Timorosi e a corto di soldi: ecco i chi sono i millennials

Solo il 25% si sente realizzato pienamente e solo 4 su 10 si considerano vincenti. Gli altri brancolano fra incertezze e ostacoli oggettivi

Spesso, vengono descritti come persone determinate, sicure, ottimiste e un po’ arroganti. E, invece, non è sempre così: molti millennials guardano alla vita in maniera negativa e timorosa. A dirlo un’indagine condotta da Gray Grose, in collaborazione con l’istituto di ricerca Trade Lab, secondo cui solo 4 giovani italiani su 10 si sentono vincenti. Tutti gli altri procedono con grande insicurezza e pensano che la loro strada sia piena di ostacoli. Quali? Il 51% è frenato dalle difficoltà finanziarie, il 41% dalla mancanza di meritocrazia nel mondo del lavoro, il 31% dall’assenza di stimoli e il 12% da un’istruzione ancora troppo nozionistica e poco concreta. Il risultato è che solo il 25% si sente realizzato pienamente e il 30% vorrebbe cambiare lavoro nei prossimi tre anni.

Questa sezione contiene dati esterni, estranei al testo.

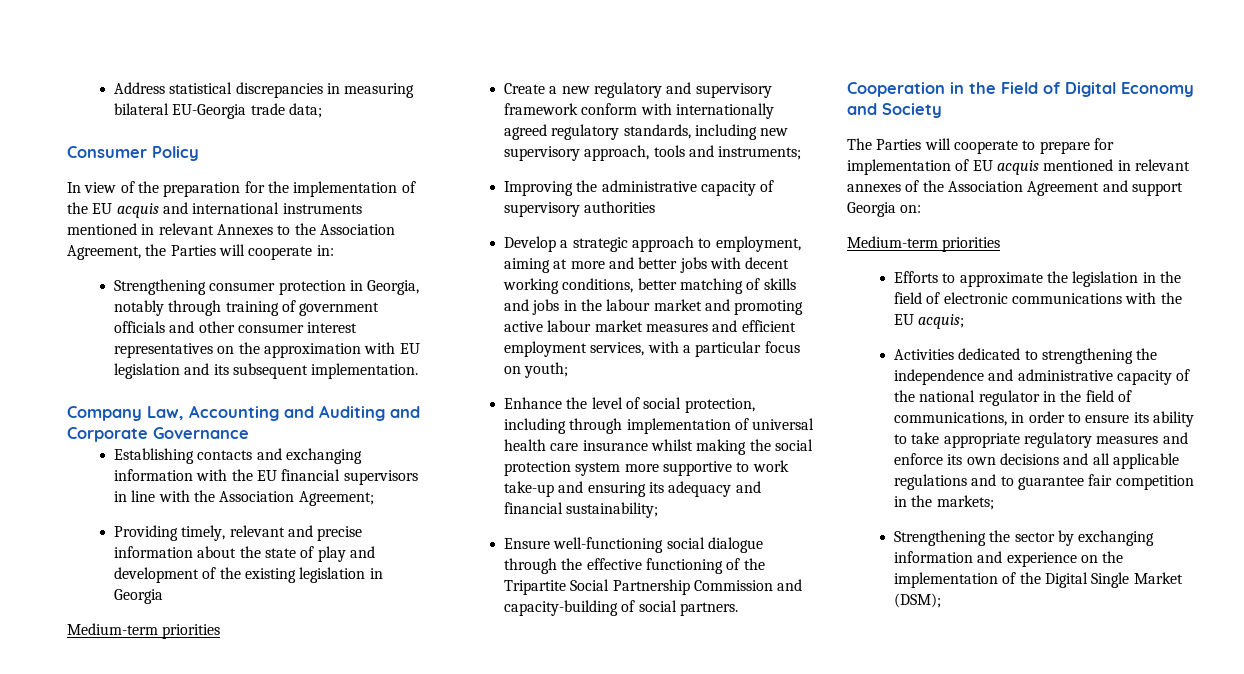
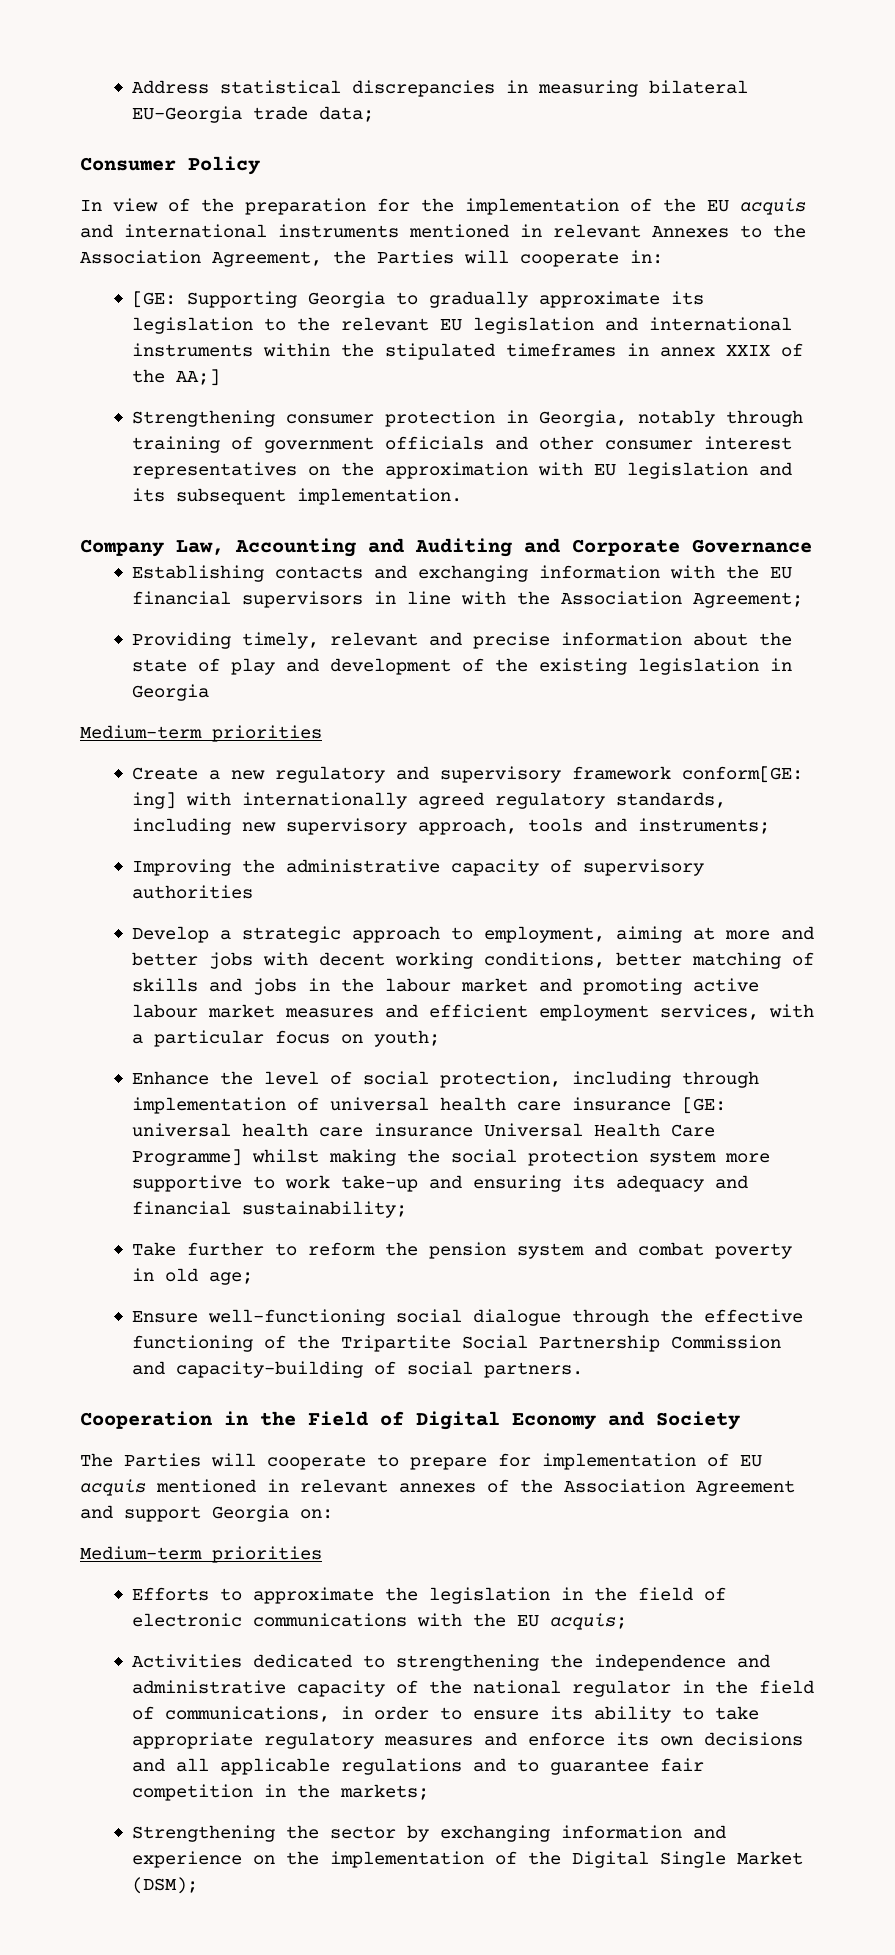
(334, 250) none -> [132,291,705,308] [132,317,793,334] [132,343,804,360] [132,369,221,386] // [GE: Supporting Georgia to gradually approximate its legislation to the relevant EU legislation and international instruments within the stipulated timeframes in annex XXIX of the AA;]
[581,103,638,115] conform -> [682,766,804,783] [132,792,177,809] conform[GE: ing]
(648, 445) none -> [682,1097,727,1114] [132,1123,716,1137] [132,1149,243,1166] [GE: universal health care insurance Universal Health Care Programme]
(659, 510) none -> [132,1242,793,1259] [132,1268,254,1285] // Take further to reform the pension system and combat poverty in old age;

Le cinque tipologie di millennials

Ma i millennials non sono tutti uguali, gli autori li hanno divisi in cinque gruppi. È risultato così che la maggioranza, il 28%, appartiene al gruppo dei leoni, ossia dei sostenitori del gioco di squadra, che trovano la propria forza nel “branco”. Hanno come modello ideale Nelson Mandela, credono fermamente nella disciplina e nell’umiltà e sono grandi risparmiatori. Curiosi e sempre pronti a imparare, amano frequentare corsi di aggiornamento e workshop. All’estremo opposto troviamo gli orsi (27% dei giovani), che preferiscono giocare da soli e fare affidamento sulle proprie forze, senza contare sugli altri. Puntano molto su determinazione, scaltrezza, furbizia e problem solving e prendono a esempio Alex Zanardi. Il 17% dei millenials italiani appartiene alla classe delle tartarughe: ponderano molto ogni decisione, riflettono a lungo e si affidano alla ragione più che all’istinto. Poco ottimisti, si ispirano a Steve Jobs, ponendosi obiettivi a lungo termine, che richiedono intraprendenza, lungimiranza, impegno economico ed energie. Cercano la propria realizzazione nel benessere psicofisico. I lupi, ossia i vincenti, sono appena l’11%: non hanno paura di buttarsi, anzi sono esaltati dalla competizione, affrontano le sfide con ottimismo mischiato a una forte razionalità. Prendono Barak Obama a modello e sono fortemente determinati. Pensano che la crescita personale vada a braccetto con quella economica e professionale e sono convinti che si possa sempre fare meglio. Infine, ci sono i koala, i meno ottimisti, che subiscono le situazioni senza combattere per cambiarle. Rinunciatari, preferiscono stare soli e non amano le sfide. Indicano Bebè Vio come esempio di persona vincente e non puntano a promozioni o vittorie sul lavoro. Per loro il successo passa dall’autostima e dalla determinazione.